Work order
Pull each line holding "between" out of the entries below.

==========

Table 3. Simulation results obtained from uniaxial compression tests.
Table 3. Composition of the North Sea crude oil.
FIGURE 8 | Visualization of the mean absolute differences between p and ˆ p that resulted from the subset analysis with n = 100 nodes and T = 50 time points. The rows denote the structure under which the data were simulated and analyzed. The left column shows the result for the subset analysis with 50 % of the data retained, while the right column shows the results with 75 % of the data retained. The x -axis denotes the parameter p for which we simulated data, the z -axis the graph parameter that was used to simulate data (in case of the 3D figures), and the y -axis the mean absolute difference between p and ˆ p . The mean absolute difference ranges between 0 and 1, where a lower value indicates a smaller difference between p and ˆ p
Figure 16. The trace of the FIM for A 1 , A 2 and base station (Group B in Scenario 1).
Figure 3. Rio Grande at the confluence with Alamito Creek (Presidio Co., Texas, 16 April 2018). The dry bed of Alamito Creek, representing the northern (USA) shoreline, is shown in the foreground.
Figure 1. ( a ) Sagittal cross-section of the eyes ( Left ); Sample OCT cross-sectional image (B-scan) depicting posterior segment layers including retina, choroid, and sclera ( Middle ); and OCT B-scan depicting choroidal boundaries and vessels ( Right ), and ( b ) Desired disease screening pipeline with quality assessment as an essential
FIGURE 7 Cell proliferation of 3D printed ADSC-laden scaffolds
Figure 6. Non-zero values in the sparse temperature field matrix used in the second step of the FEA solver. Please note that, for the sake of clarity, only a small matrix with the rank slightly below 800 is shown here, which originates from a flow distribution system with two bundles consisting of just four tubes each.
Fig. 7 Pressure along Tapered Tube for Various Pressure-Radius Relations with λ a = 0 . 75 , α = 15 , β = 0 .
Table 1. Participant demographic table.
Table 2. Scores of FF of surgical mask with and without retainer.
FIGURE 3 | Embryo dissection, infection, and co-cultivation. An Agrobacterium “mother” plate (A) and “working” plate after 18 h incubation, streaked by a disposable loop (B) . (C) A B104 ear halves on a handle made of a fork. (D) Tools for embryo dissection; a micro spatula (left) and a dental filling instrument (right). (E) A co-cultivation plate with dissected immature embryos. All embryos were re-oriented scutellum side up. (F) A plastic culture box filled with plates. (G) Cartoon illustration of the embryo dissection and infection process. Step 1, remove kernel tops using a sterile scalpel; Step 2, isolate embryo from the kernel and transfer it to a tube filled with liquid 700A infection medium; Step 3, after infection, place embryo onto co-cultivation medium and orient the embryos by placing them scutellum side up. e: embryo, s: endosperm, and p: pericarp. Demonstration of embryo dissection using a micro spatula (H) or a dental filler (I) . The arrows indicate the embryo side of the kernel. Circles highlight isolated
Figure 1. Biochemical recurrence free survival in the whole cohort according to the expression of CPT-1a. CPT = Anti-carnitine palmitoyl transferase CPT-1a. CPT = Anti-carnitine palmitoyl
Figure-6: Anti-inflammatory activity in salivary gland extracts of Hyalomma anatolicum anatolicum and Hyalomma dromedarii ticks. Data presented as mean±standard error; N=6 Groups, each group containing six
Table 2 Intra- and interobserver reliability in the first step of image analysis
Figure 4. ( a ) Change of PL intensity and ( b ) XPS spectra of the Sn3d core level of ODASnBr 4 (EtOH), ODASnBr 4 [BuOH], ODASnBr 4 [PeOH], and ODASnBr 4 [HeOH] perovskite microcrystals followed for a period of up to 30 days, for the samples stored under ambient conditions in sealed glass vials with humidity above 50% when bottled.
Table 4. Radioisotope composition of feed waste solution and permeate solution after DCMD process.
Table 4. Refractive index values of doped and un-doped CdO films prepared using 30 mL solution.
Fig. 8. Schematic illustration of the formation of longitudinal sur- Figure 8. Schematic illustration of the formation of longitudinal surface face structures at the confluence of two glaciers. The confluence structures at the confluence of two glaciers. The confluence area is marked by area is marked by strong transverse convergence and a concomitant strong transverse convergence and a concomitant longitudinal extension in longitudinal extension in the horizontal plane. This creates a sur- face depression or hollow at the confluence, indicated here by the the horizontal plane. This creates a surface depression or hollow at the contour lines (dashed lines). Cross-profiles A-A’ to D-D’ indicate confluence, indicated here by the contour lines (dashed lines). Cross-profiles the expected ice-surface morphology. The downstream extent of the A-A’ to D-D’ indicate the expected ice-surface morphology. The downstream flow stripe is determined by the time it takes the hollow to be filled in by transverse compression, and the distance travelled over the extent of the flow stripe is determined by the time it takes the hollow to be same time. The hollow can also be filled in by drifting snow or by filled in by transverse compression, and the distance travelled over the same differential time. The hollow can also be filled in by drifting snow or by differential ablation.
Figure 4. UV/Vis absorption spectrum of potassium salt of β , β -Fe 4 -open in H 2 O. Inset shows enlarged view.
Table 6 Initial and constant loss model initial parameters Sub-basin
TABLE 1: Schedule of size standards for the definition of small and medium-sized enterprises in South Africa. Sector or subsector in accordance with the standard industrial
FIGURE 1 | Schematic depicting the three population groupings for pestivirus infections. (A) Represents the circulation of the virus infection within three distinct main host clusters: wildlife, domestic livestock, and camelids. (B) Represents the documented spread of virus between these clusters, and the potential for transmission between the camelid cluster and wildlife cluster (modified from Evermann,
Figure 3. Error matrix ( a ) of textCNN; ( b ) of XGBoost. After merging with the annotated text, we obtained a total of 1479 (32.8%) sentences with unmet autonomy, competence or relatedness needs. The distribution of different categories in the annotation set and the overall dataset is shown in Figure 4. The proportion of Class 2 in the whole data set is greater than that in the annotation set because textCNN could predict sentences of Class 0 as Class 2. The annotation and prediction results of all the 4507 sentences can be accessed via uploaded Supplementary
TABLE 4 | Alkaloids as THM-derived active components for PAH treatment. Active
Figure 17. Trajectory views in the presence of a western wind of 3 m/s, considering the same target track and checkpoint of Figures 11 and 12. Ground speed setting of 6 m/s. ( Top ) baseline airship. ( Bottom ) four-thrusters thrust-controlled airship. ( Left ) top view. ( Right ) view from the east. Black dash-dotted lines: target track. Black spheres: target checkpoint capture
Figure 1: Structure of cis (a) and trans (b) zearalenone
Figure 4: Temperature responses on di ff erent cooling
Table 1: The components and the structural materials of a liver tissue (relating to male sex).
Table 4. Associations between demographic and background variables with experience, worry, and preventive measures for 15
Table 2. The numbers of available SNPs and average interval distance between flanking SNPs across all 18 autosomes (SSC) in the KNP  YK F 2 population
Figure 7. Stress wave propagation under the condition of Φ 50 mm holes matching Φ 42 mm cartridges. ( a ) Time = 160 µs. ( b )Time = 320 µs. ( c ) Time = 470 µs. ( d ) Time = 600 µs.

==========

Final answer
FIGURE 8 | Visualization of the mean absolute differences between p and ˆ p that resulted from the subset analysis with n = 100 nodes and T = 50 time points. The rows denote the structure under which the data were simulated and analyzed. The left column shows the result for the subset analysis with 50 % of the data retained, while the right column shows the results with 75 % of the data retained. The x -axis denotes the parameter p for which we simulated data, the z -axis the graph parameter that was used to simulate data (in case of the 3D figures), and the y -axis the mean absolute difference between p and ˆ p . The mean absolute difference ranges between 0 and 1, where a lower value indicates a smaller difference between p and ˆ p
FIGURE 1 | Schematic depicting the three population groupings for pestivirus infections. (A) Represents the circulation of the virus infection within three distinct main host clusters: wildlife, domestic livestock, and camelids. (B) Represents the documented spread of virus between these clusters, and the potential for transmission between the camelid cluster and wildlife cluster (modified from Evermann,
Table 4. Associations between demographic and background variables with experience, worry, and preventive measures for 15
Table 2. The numbers of available SNPs and average interval distance between flanking SNPs across all 18 autosomes (SSC) in the KNP  YK F 2 population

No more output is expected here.